Alternativement, les recettes pourraient être orientées vers d’autres causes liées à l’IA. Les prélèvements dédiés, qui renvoient des recettes vers le secteur dont elles proviennent – tels que la taxe sur le carburant aux États-Unis, qui finance les autoroutes, ou la redevance télévisuelle au Royaume-Uni, qui soutient la BBC – soulignent que l’objectif consiste à améliorer les bienfaits publics de la technologie taxée. Nous pourrions en faire de même dans le cas de l’IA : financer la modernisation des réseaux, les technologies d’éducation, la formation des travailleurs, les modèles d’IA en libre accès, la recherche sur la sécurité en matière d’IA, ou encore la préservation de la santé mentale.

 

Une taxe sur l’IA pourrait également soutenir l’assurance chômage et la reconversion des travailleurs déplacés, voire nous permettre de progresser en direction d’objectifs politiques plus larges concernant l’IA. Elle pourrait par exemple dissuader la surconsommation d’énergie, les émissions de gaz à effet de serre, le manque de qualité des contenus d’IA, les comportements anticoncurrentiels, ou encourager la production de nouvelles énergies et l’adoption de modèles plus sûrs.

 

La taxation de l’IA peut sembler politiquement irréaliste.

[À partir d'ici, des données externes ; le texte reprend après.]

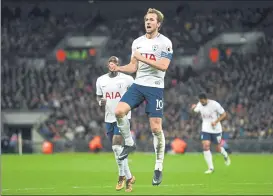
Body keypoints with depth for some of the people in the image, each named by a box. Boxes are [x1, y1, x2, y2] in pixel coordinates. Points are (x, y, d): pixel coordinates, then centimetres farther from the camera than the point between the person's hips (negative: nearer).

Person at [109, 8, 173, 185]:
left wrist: (143, 58, -19)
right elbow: (134, 67, 15)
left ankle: (159, 167, 4)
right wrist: (118, 68, -3)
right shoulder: (137, 42, 11)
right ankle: (129, 144, 6)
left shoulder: (165, 42, -6)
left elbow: (163, 66, -16)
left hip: (155, 88, -5)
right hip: (138, 85, 5)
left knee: (156, 128, -7)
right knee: (119, 111, -17)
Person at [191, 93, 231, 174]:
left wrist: (216, 121, -23)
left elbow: (224, 114, -11)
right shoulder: (199, 105, -5)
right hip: (205, 129, 3)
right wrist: (194, 107, -8)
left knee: (218, 148, 6)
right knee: (206, 146, -13)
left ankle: (225, 156, 43)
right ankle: (211, 168, -6)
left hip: (216, 130, -3)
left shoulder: (215, 104, -18)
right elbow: (195, 110, 15)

Les dirigeants politiques ne souhaitent pas freiner l’innovation, ni perdre du terrain dans la course mondiale à l’IA. Cette réticence pourrait toutefois s’atténuer à mesure que les citoyens prendront conscience des problèmes. Si la « victoire » en matière d’IA signifie des êtres humains en meilleure santé, des enfants plus heureux, une main-d’œuvre plus compétente, et des sciences plus solides – pas seulement des modèles plus gigantesques ou des géants technologiques plus riches encore – alors une taxe sur l’IA peut y contribuer.

 

Il est par ailleurs peu probable qu’une telle taxe freine l’innovation. L’IA n’est pas un jeune secteur fragile, mais une technologie qui existe depuis 70 ans, désormais soutenue par les plus grandes entreprises de la planète, dont les investissements ont dépassé les 250 milliards $ rien qu’en 2024. Une taxe sur l’IA pourrait être structurée de manière à n’entraver ni la sécurité nationale, ni la concurrence sur le marché, ni la recherche.

 

Quoi qu’il en soit, les crises peuvent rapidement faire évoluer les mentalités. Si l’IA devient la grande coupable d’un chômage de masse ou de chocs budgétaires, les dirigeants élus et les responsables de l’ensemble du spectre politique entendront agir. Mieux vaut préparer des options judicieuses dès aujourd’hui que de devoir improviser plus tard.

 

Comme l’a écrit en 2021 le PDG d’OpenAI, Sam Altman, « Le monde changera si rapidement et si profondément qu’une refonte politique tout aussi radicale sera nécessaire pour répartir cette richesse, et permettre à davantage d’individus de mener la vie qu’ils souhaitent ». Altman spéculait à cette période sur le développement d’une intelligence artificielle générale encore plus avancée, mais ses propos sont d’ores et déjà valides : les mesures politiques doivent suivre le rythme de la technologie, et anticiper le changement.

 

D’une manière ou d’une autre, l’IA refaçonnera nos économies et nos sociétés. Pour autant, l’issue n’est pas écrite à l’avance. À la question de savoir si nous connaîtrons un avenir dans lequel les individus et les communautés s’épanouiront, la réponse dépendra des politiques que nous appliquerons. Taxer l’IA ne signifie pas punir l’innovation, mais veiller à ce que ses bienfaits soient partagés, et les risques gérés dans l’intérêt général. Plus tôt nous débuterons ce travail, mieux nous serons préparés à utiliser l’IA pour créer l’avenir que nous souhaitons.

Les opinions exprimées dans cet article n’engagent que son auteur, et aucunement l’institution qu’il représente.